Perception of Quadrilaterals: A Human Singularity for Geometry
Résumé
Comment tester, expérimentalement, l’hypothèse d’un langage de la géométrie et sa spécificité à l’espèce humaine ? Une série d’expérience, qui a fait l’objet de la thèse de Mathias Sablé-Meyer, a porté sur la perception des quadrilatères. Nous avons créé un test de recherche d’intrus dans lequel les participants devaient détecter une forme déviante parmi cinq répétitions de la même forme de base. Par exemple, la forme de base pouvait être un rectangle, avec des variations de taille et d’orientation, et la forme déviante le même rectangle avec un coin déplacé. Les résultats ont montré un important effet de régularité géométrique : plus la forme de base possède de régularités géométriques (côtés parallèles, côtés égaux, angles droits ou angles égaux), plus les intrus sont faciles à détecter. Ainsi, les carrés, rectangles, trapèzes ou parallélogrammes, qui possèdent des régularités compressibles, sont beaucoup plus faciles à représenter mentalement que des quadrilatères quelconques qui en sont dépourvus.

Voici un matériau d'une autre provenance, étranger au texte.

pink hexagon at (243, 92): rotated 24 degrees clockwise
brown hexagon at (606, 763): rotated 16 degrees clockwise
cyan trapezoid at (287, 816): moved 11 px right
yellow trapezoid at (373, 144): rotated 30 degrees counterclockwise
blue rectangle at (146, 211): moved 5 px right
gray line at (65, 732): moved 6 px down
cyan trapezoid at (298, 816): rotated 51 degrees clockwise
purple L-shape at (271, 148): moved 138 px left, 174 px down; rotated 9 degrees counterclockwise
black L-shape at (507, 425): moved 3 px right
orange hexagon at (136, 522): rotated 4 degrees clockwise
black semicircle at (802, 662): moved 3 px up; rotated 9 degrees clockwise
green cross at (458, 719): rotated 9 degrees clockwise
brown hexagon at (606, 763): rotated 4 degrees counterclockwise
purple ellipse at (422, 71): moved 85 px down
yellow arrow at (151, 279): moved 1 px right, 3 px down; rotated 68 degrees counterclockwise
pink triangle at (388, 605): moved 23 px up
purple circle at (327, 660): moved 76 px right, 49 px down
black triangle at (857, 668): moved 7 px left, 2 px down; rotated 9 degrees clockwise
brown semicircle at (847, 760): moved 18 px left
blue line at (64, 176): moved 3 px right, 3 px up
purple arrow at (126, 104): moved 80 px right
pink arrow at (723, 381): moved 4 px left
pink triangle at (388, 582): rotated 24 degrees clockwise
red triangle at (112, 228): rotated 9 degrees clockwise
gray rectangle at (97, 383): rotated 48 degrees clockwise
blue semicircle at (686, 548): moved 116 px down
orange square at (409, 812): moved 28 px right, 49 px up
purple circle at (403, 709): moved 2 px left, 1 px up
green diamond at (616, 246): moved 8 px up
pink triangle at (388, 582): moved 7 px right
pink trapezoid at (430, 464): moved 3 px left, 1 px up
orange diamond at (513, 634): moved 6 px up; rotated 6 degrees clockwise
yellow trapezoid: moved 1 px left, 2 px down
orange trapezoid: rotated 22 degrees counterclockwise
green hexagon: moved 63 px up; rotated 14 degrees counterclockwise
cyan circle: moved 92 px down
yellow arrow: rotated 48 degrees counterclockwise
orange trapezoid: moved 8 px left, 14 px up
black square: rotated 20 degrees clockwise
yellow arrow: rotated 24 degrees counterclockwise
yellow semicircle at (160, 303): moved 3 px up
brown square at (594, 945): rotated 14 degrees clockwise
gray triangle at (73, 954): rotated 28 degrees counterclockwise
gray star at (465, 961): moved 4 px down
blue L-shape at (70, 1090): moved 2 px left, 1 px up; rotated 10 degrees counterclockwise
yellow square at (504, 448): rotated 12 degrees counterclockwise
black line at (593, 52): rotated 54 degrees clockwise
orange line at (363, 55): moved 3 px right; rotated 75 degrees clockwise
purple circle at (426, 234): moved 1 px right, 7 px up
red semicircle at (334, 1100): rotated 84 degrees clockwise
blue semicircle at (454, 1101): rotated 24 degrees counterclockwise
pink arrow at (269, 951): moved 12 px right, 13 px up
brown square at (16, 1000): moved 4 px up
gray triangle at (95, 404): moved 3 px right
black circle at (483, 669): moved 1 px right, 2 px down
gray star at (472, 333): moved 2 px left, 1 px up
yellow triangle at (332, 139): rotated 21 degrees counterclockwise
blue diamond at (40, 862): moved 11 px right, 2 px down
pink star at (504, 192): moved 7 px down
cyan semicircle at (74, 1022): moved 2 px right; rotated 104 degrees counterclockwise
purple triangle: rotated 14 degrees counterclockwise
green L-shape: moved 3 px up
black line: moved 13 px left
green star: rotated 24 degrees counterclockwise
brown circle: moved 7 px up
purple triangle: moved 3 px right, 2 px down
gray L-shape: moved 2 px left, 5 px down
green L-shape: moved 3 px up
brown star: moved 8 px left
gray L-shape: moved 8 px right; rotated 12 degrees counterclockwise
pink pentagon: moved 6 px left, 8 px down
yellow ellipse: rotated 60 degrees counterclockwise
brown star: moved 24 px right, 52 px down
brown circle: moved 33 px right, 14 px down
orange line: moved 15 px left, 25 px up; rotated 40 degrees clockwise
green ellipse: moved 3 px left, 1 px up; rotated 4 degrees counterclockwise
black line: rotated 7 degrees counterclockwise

Une série d’expériences, dont certaines non publiées, montrent que (1) cet effet de régularité géométrique est hautement reproductible, y compris chez des enfants d’âge préscolaire et chez des adultes sans éducation ; (2) les primates non humains ne semblent pas capables de comprendre ce type de régularité géométrique ; (3) les réseaux de neurones artificiels à convolution, qui dominent actuellement le domaine de l’intelligence artificielle, modélisent bien les performances des primates non-humains, mais sont incapables d’expliquer cet aspect élémentaire de la perception visuelle humaine, la reconnaissance d’un simple carré ; (4) deux stratégies sont disponibles pour résoudre la tâche de l’intrus géométrique : une stratégie perceptive, disponible chez tous les primates, dans laquelle les formes géométriques sont traitées dans le système visuel ventral comme n’importe quelle image ou n’importe quel visage ; et une stratégie symbolique, apparemment disponible uniquement chez les humains, dans laquelle les formes géométriques sont comprimées en fonction de leurs propriétés géométriques (parallélisme, angles droits, symétries, etc.) ; (5) l’imagerie cérébrale, tant en IRM fonctionnelle qu’en magnéto-encéphalographie (MEG), démontre l’existence de ces deux voies corticales distinctes pour la perception des formes géométriques.
Ainsi, la perception ou le dessin d’un simple rectangle, comme à Lascaux, signale déjà les prémices d’un langage des objets mathématiques, universel et propre à l’espèce humaine.